How can Willa Carther's "Paul's Case" relate to Joseph Conrad's "The Secret Sharer"?
This is a very interesting question to consider. I suppose one of the major thematic links we could establish between the two texts is that of the search for identity.
Let us consider the captain in "The Secret Sharer" to begin with. It is clear that the story focuses on his own development and maturity as he faces the realities of the role and responsibility of his position. He is constantly looking for some sign that he is doing the right thing from his crew. Of course, a major influence on his process of growing into the role of captain is his friendship with Leggat, who teaches him that he must be more direct and aggressive to be a good leader. We see that in the story the captain is exploring and experimenting with different ways through which he can define himself.

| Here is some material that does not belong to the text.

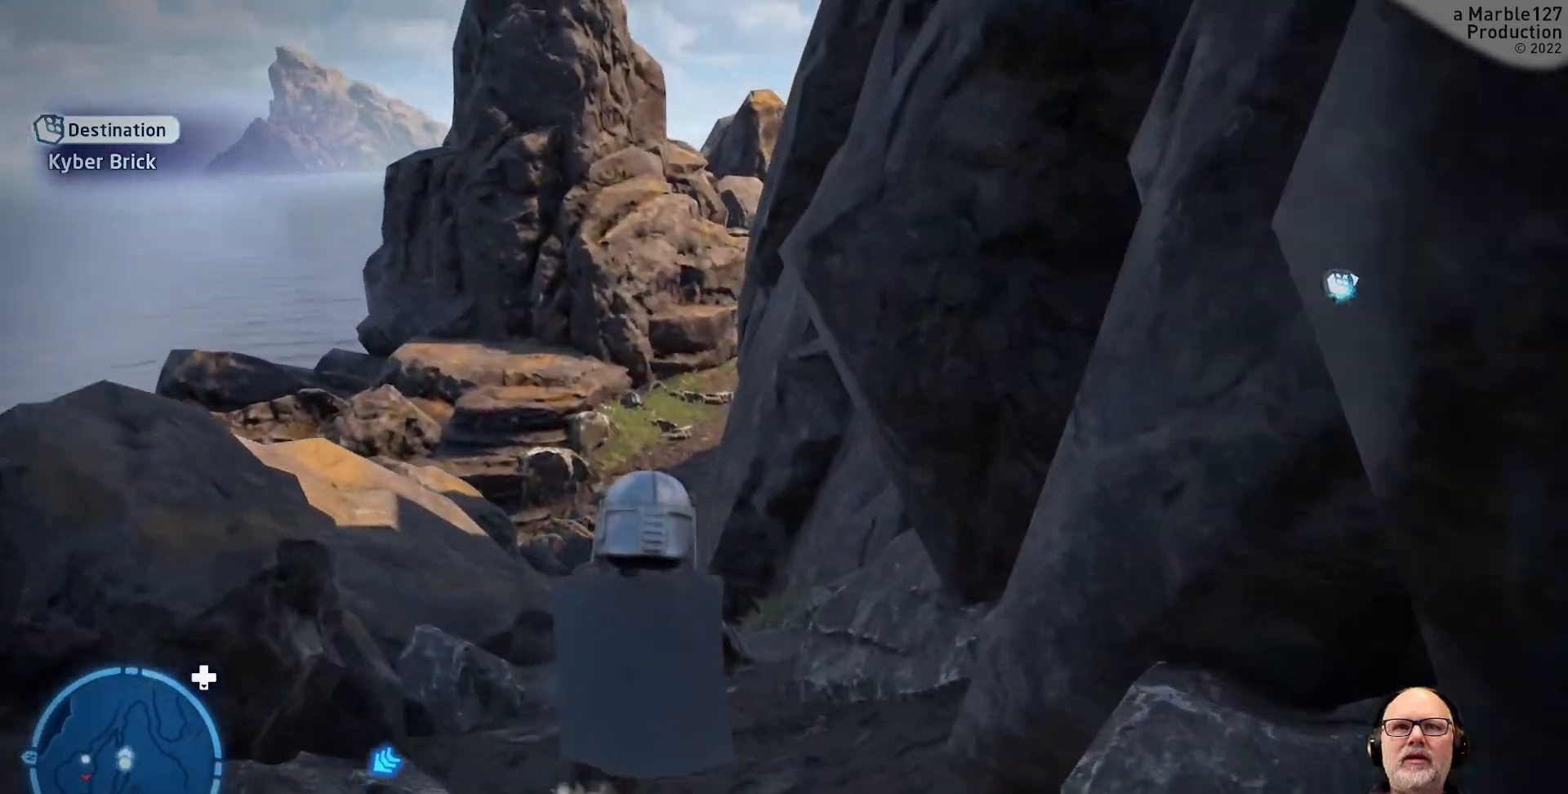
{"buttons": [], "left_stick": "up", "right_stick": "center", "events": []}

Similarly, Paul is trying to establish his own identity, even if the identity he wants to establish is based on fiction rather than fact. Even though Paul emerges from a middle-class background, which is said to be "perfectly respectable, Paul sees the lives that his parents lead as boring and meaningless. He desperately wants to be rich and worry-free. Note how he refers to his home neighbourhood as he returns there:
Paul never went up Cordelia Street without a shudder of loathing. His home was next to the house of the Cumberland minister. He approached it tonight with the nerveless sense of defeat, the hopless feeling of sinking back forever into ugliness and commonness that he had always had when he came home. The moment he turned into Cordelia Street he felt the waters close above his head.

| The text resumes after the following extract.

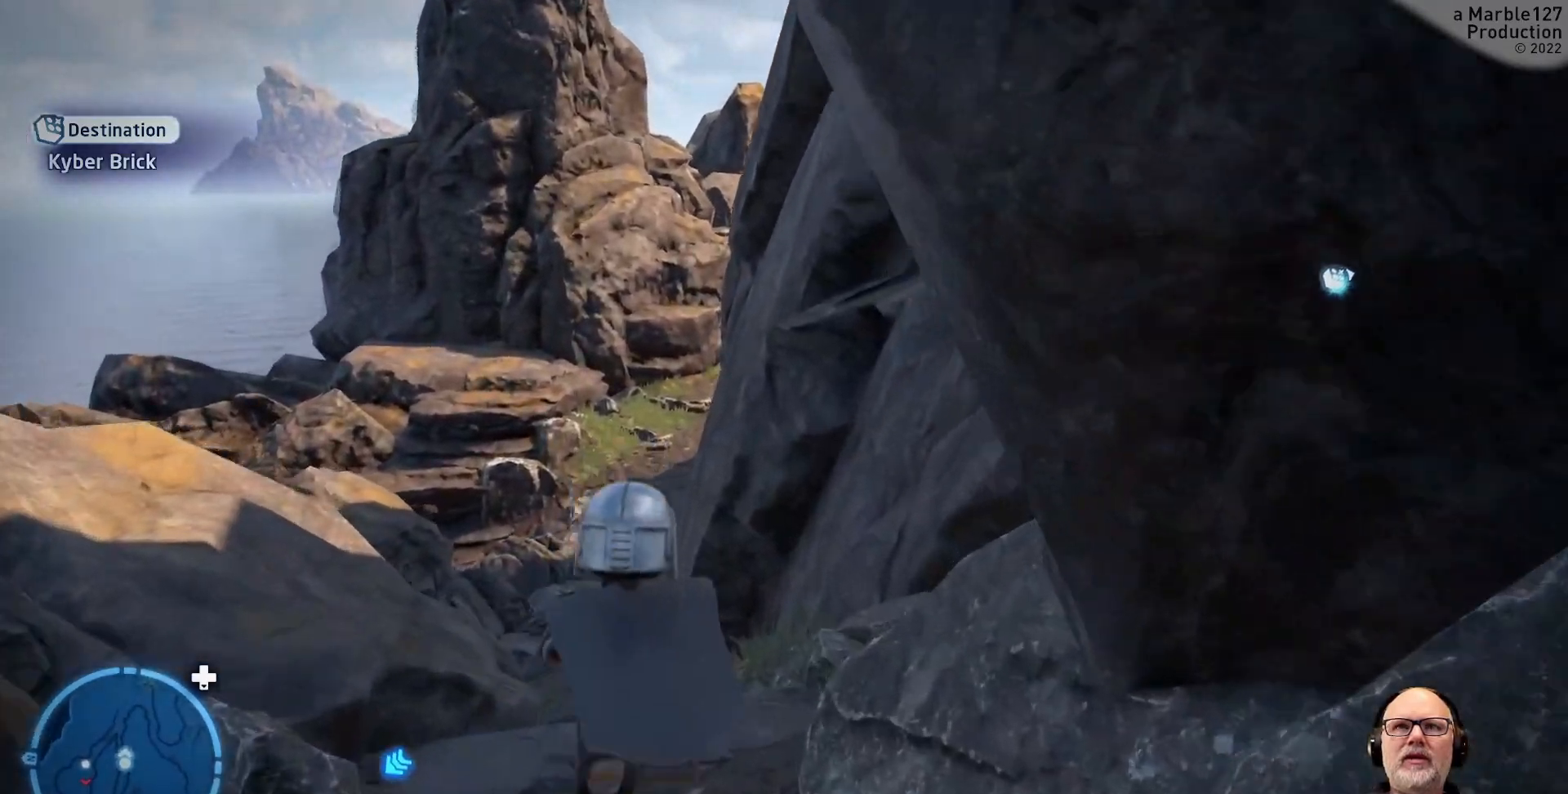
{"buttons": [], "left_stick": "up", "right_stick": "center", "events": [[33, "left_stick", "up-left"], [367, "left_stick", "up"]]}
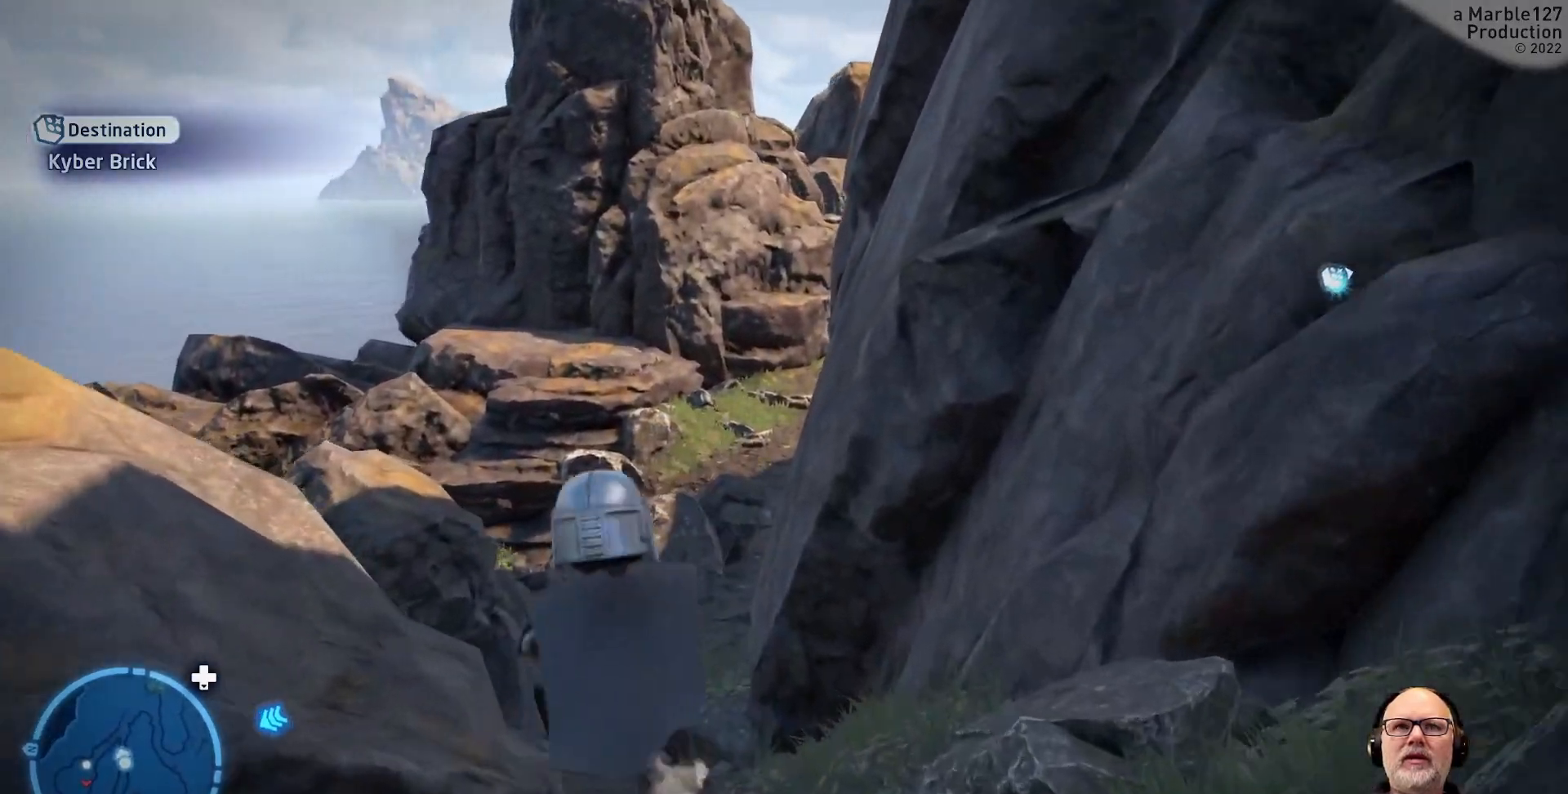
{"buttons": [], "left_stick": "up", "right_stick": "center", "events": []}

The way in which Paul describes his home clearly indicates his attempt to define himself in opposition to his roots, even if such attempts are based on fantasy. His visits to the opera show themselves to be nothing more than escapism, and Paul is able to achieve his goal, but only for one week, as he ventures out to New York to acheive the ultimate escape. Paul's week in the Waldorf Hotel and his enjoyment of the luxury that surround him reinforce Paul's impression that "money was everything." We are significantly told that Paul's "surroundings explained him." However, tragically, Paul is so fixated on this false identity that when the game is up and his escapism is due to end, he is unable to return to real life, and kills himself.